Walked on the walls near
Walmgate, then went to the Castle
Museum again. Many visitors in the building, including a
lot of American soldiers from a hospital near here. A special room is set aside for school
classes, and a teacher is permanently employed to instruct the children on the
Museum’s collections. Miss Rodgers told me
that this sometimes leads to difficulties, as the teacher allows the children
to touch and handle the exhibits, which sometimes causes damage. The teacher in question is a London
woman, who makes no secret of her loathing of the Yorkshire
accent and dialect, and her determination to break the children of speaking in
that manner if she can. As Miss Rodgers has a
very distinct accent and is very proud of her Yorkshire
birth this does not, I imagine, do very much to improve relations between
them. When I was there a lesson was
being given on old-time transport, the children being told several inaccurate
facts while I listened for a few moments.
Had tea in Coney Street , in a café almost opposite
the famous “Swan”. This is now used as a
YMCA hostel, and I understand is to be destroyed as soon as convenient after
the war. Some chain-store covets the
site.
Went round to all the saddlers in
the city, trying to get terrets for the set of harness in the Museum, but could
not find one as they say all old harness furniture has been used up during the
last few years. All the men seemed very
busy.
Bought a ticket for the Theatre –
the Repertory Company were doing Ibsen’s “Doll’s House”. Never seen it before. Very well done, and a beautiful setting, but
a dreary piece. Cannot raise very much
enthusiasm for these far-off Norwegian plays, perhaps because I know so little
of Scandinavia .
Sometimes during the play, I felt
particularly nervous, listening to ‘planes flying overhead, and wondering if
they were loaded bombers, perhaps likely to crash on the city.
After the show had a snack at the
station, the only place I could find open, and then walked along the city wall
in the moonlight, to Micklegate Bar. The
wind began blowing strongly, and the street lights shining through the Bar
began to swing violently, causing strange shadows to move and dance, while the
Minster towers were pale in the light of the clear moon.
The houses in The Mount are very
good too, of late 18th century and Regency dates.
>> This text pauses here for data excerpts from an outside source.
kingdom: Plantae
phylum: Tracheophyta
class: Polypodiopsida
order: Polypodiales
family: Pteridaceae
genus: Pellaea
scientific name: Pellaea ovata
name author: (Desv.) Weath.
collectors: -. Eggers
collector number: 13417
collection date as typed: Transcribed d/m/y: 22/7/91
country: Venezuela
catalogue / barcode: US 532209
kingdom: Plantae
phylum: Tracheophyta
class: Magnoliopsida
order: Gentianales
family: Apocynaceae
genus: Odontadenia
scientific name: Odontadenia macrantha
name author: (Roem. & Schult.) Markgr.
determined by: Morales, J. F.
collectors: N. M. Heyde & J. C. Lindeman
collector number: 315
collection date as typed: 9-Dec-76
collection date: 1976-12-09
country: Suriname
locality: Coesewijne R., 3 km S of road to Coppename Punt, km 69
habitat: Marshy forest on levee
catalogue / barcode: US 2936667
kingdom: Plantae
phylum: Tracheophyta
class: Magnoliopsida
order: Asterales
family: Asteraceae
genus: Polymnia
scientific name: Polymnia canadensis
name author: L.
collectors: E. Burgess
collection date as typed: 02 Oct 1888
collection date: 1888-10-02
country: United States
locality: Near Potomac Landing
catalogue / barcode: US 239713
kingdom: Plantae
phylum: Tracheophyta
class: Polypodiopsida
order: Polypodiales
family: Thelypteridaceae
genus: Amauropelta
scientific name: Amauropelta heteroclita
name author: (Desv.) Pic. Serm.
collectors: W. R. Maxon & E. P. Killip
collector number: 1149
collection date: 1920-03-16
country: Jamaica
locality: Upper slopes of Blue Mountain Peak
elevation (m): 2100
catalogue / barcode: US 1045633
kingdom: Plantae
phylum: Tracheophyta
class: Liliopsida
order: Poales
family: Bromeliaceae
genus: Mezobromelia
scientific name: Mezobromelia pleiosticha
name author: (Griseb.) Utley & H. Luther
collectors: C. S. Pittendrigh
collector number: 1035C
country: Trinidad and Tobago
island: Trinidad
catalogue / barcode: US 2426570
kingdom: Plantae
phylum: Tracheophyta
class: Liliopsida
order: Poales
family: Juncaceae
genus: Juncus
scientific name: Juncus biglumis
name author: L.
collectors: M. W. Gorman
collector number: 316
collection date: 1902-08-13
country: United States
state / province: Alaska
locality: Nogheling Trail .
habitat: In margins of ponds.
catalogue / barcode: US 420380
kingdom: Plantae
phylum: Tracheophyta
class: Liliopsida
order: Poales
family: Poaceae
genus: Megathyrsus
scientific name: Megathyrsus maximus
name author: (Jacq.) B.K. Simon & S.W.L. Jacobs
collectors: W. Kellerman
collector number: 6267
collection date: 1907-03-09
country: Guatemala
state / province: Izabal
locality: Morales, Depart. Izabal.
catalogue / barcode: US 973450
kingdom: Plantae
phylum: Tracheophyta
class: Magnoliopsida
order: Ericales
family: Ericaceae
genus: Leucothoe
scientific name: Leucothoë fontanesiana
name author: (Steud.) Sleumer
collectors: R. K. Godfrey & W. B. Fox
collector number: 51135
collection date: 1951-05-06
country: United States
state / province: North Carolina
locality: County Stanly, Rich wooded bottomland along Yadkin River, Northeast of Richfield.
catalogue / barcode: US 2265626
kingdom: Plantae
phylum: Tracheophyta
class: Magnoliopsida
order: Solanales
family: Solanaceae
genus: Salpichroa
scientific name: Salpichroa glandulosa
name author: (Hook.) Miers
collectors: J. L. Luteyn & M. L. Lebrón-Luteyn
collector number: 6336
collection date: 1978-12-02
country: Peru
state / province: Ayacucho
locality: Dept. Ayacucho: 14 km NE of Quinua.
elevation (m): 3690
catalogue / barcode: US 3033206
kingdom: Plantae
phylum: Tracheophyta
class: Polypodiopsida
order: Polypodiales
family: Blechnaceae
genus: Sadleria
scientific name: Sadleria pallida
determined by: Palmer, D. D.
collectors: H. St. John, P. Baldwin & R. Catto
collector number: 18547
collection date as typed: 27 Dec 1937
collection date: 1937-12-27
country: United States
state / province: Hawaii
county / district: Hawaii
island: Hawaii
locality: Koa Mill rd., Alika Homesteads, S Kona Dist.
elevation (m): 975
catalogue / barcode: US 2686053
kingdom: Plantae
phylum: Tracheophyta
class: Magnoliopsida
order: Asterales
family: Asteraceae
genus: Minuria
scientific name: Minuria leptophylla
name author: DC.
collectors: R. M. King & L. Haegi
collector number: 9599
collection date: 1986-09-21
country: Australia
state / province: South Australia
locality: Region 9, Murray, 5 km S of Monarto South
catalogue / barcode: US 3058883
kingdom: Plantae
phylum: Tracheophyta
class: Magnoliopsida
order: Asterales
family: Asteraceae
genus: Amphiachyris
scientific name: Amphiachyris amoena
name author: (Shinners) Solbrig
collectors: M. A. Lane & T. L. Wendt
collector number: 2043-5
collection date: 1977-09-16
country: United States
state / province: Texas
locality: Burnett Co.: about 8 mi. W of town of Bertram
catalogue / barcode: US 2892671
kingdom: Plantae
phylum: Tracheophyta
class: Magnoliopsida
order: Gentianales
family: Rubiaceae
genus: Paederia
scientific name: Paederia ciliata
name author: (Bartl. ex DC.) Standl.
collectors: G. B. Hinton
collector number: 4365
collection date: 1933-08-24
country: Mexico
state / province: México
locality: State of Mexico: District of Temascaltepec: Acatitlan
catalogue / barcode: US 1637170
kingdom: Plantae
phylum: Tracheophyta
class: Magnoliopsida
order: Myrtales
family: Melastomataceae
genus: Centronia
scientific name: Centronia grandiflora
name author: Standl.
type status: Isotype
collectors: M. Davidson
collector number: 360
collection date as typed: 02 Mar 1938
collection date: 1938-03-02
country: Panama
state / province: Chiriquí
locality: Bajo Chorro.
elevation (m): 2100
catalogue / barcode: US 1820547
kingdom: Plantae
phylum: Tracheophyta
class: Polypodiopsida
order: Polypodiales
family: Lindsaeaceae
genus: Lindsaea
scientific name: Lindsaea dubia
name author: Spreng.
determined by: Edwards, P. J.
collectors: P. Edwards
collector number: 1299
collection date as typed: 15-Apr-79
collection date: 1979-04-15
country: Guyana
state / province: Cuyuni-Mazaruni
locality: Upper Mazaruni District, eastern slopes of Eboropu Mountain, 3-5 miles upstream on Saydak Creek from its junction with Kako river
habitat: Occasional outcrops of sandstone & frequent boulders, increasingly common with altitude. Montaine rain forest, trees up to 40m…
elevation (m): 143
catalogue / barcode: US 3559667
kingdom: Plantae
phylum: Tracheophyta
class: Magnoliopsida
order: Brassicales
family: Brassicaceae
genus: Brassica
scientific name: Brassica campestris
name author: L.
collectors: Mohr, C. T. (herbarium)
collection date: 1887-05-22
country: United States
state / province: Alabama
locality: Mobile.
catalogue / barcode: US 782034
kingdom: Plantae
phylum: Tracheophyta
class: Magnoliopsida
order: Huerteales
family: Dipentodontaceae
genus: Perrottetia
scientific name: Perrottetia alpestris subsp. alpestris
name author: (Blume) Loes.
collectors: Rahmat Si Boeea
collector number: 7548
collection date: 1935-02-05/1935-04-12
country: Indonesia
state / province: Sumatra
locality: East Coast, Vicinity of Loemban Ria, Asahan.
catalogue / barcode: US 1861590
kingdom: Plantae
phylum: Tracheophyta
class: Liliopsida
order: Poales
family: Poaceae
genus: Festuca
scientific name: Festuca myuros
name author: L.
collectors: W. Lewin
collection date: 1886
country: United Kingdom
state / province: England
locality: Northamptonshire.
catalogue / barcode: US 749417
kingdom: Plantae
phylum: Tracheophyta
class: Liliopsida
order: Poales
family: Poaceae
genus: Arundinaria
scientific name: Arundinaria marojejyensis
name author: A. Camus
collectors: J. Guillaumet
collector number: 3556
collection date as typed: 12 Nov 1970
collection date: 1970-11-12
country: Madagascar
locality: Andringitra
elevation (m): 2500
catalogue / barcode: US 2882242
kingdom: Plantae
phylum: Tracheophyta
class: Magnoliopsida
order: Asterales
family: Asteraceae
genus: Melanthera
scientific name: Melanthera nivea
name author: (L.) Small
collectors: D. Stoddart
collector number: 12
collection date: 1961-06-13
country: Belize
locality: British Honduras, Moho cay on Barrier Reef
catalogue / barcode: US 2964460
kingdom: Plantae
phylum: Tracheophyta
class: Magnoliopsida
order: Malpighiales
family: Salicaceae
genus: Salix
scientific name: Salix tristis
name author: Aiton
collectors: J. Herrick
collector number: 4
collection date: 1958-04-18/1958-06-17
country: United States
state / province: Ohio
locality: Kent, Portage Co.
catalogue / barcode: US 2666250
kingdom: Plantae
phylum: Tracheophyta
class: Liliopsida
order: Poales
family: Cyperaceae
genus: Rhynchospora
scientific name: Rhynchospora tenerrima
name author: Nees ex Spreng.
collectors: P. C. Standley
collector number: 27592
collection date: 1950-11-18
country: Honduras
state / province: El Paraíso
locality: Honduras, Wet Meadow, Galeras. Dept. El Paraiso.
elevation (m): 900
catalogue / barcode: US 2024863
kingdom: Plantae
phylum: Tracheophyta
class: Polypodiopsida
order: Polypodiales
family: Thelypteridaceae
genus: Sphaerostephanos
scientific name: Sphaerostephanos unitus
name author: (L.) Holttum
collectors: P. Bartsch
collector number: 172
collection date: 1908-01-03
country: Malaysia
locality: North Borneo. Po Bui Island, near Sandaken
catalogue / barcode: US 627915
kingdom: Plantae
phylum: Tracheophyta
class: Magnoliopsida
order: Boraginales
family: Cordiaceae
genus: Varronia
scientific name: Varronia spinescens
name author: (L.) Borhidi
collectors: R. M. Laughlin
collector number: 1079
The streets along there are bordered by trees
and wide steps of cobble stones, and look very attractive. This morning as I went over the Ouse Bridge
the fire brigade were pumping water from the river and playing their hoses just
below the ruins of the Guildhall, with the sun shining on the cascades of
water.
Saw a delightful public-house
named “The Yorkshire Hussar”, with a grand sign board of a hussar changing.
Arranged to leave for Whitby tomorrow.